[Data]

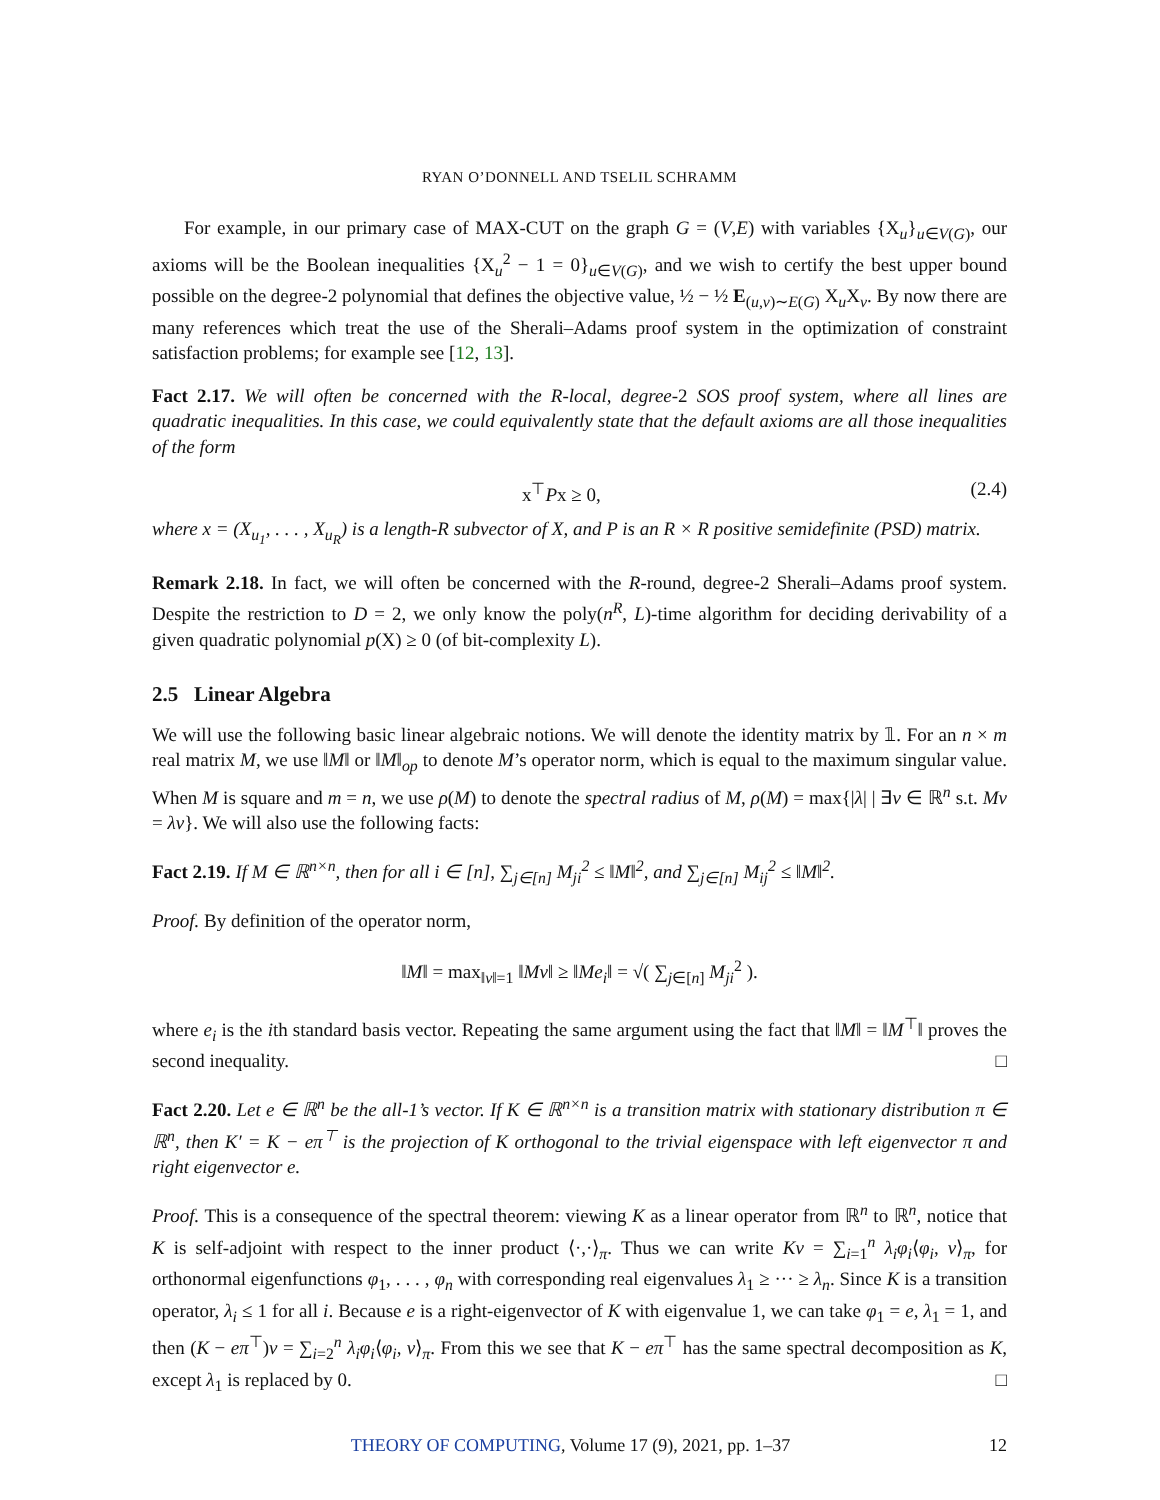RYAN O’DONNELL AND TSELIL SCHRAMM
For example, in our primary case of MAX-CUT on the graph G = (V,E) with variables {X<sub>u</sub>}<sub>u∈V(G)</sub>, our axioms will be the Boolean inequalities {X<sub>u</sub><sup>2</sup> − 1 = 0}<sub>u∈V(G)</sub>, and we wish to certify the best upper bound possible on the degree-2 polynomial that defines the objective value, ½ − ½ E<sub>(u,v)∼E(G)</sub> X<sub>u</sub>X<sub>v</sub>. By now there are many references which treat the use of the Sherali–Adams proof system in the optimization of constraint satisfaction problems; for example see [12, 13].
Fact 2.17. We will often be concerned with the R-local, degree-2 SOS proof system, where all lines are quadratic inequalities. In this case, we could equivalently state that the default axioms are all those inequalities of the form
x<sup>⊤</sup>Px ≥ 0, (2.4)
where x = (X<sub>u<sub>1</sub></sub>, . . . , X<sub>u<sub>R</sub></sub>) is a length-R subvector of X, and P is an R × R positive semidefinite (PSD) matrix.
Remark 2.18. In fact, we will often be concerned with the R-round, degree-2 Sherali–Adams proof system. Despite the restriction to D = 2, we only know the poly(n<sup>R</sup>, L)-time algorithm for deciding derivability of a given quadratic polynomial p(X) ≥ 0 (of bit-complexity L).
2.5 Linear Algebra
We will use the following basic linear algebraic notions. We will denote the identity matrix by 𝟙. For an n × m real matrix M, we use ‖M‖ or ‖M‖<sub>op</sub> to denote M’s operator norm, which is equal to the maximum singular value. When M is square and m = n, we use ρ(M) to denote the spectral radius of M, ρ(M) = max{|λ| | ∃v ∈ ℝ<sup>n</sup> s.t. Mv = λv}. We will also use the following facts:
Fact 2.19. If M ∈ ℝ<sup>n×n</sup>, then for all i ∈ [n], ∑<sub>j∈[n]</sub> M<sub>ji</sub><sup>2</sup> ≤ ‖M‖<sup>2</sup>, and ∑<sub>j∈[n]</sub> M<sub>ij</sub><sup>2</sup> ≤ ‖M‖<sup>2</sup>.
Proof. By definition of the operator norm,
‖M‖ = max<sub>‖v‖=1</sub> ‖Mv‖ ≥ ‖Me<sub>i</sub>‖ = √( ∑<sub>j∈[n]</sub> M<sub>ji</sub><sup>2</sup> ).
where e<sub>i</sub> is the ith standard basis vector. Repeating the same argument using the fact that ‖M‖ = ‖M<sup>⊤</sup>‖ proves the second inequality. □
Fact 2.20. Let e ∈ ℝ<sup>n</sup> be the all-1’s vector. If K ∈ ℝ<sup>n×n</sup> is a transition matrix with stationary distribution π ∈ ℝ<sup>n</sup>, then K′ = K − eπ<sup>⊤</sup> is the projection of K orthogonal to the trivial eigenspace with left eigenvector π and right eigenvector e.
Proof. This is a consequence of the spectral theorem: viewing K as a linear operator from ℝ<sup>n</sup> to ℝ<sup>n</sup>, notice that K is self-adjoint with respect to the inner product ⟨·,·⟩<sub>π</sub>. Thus we can write Kv = ∑<sub>i=1</sub><sup>n</sup> λ<sub>i</sub>φ<sub>i</sub>⟨φ<sub>i</sub>, v⟩<sub>π</sub>, for orthonormal eigenfunctions φ<sub>1</sub>, . . . , φ<sub>n</sub> with corresponding real eigenvalues λ<sub>1</sub> ≥ ··· ≥ λ<sub>n</sub>. Since K is a transition operator, λ<sub>i</sub> ≤ 1 for all i. Because e is a right-eigenvector of K with eigenvalue 1, we can take φ<sub>1</sub> = e, λ<sub>1</sub> = 1, and then (K − eπ<sup>⊤</sup>)v = ∑<sub>i=2</sub><sup>n</sup> λ<sub>i</sub>φ<sub>i</sub>⟨φ<sub>i</sub>, v⟩<sub>π</sub>. From this we see that K − eπ<sup>⊤</sup> has the same spectral decomposition as K, except λ<sub>1</sub> is replaced by 0. □
THEORY OF COMPUTING, Volume 17 (9), 2021, pp. 1–37 12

[/Data]

Give the number of lines that include the word "concerned" in the listing. Nothing else belongs in the reply.

2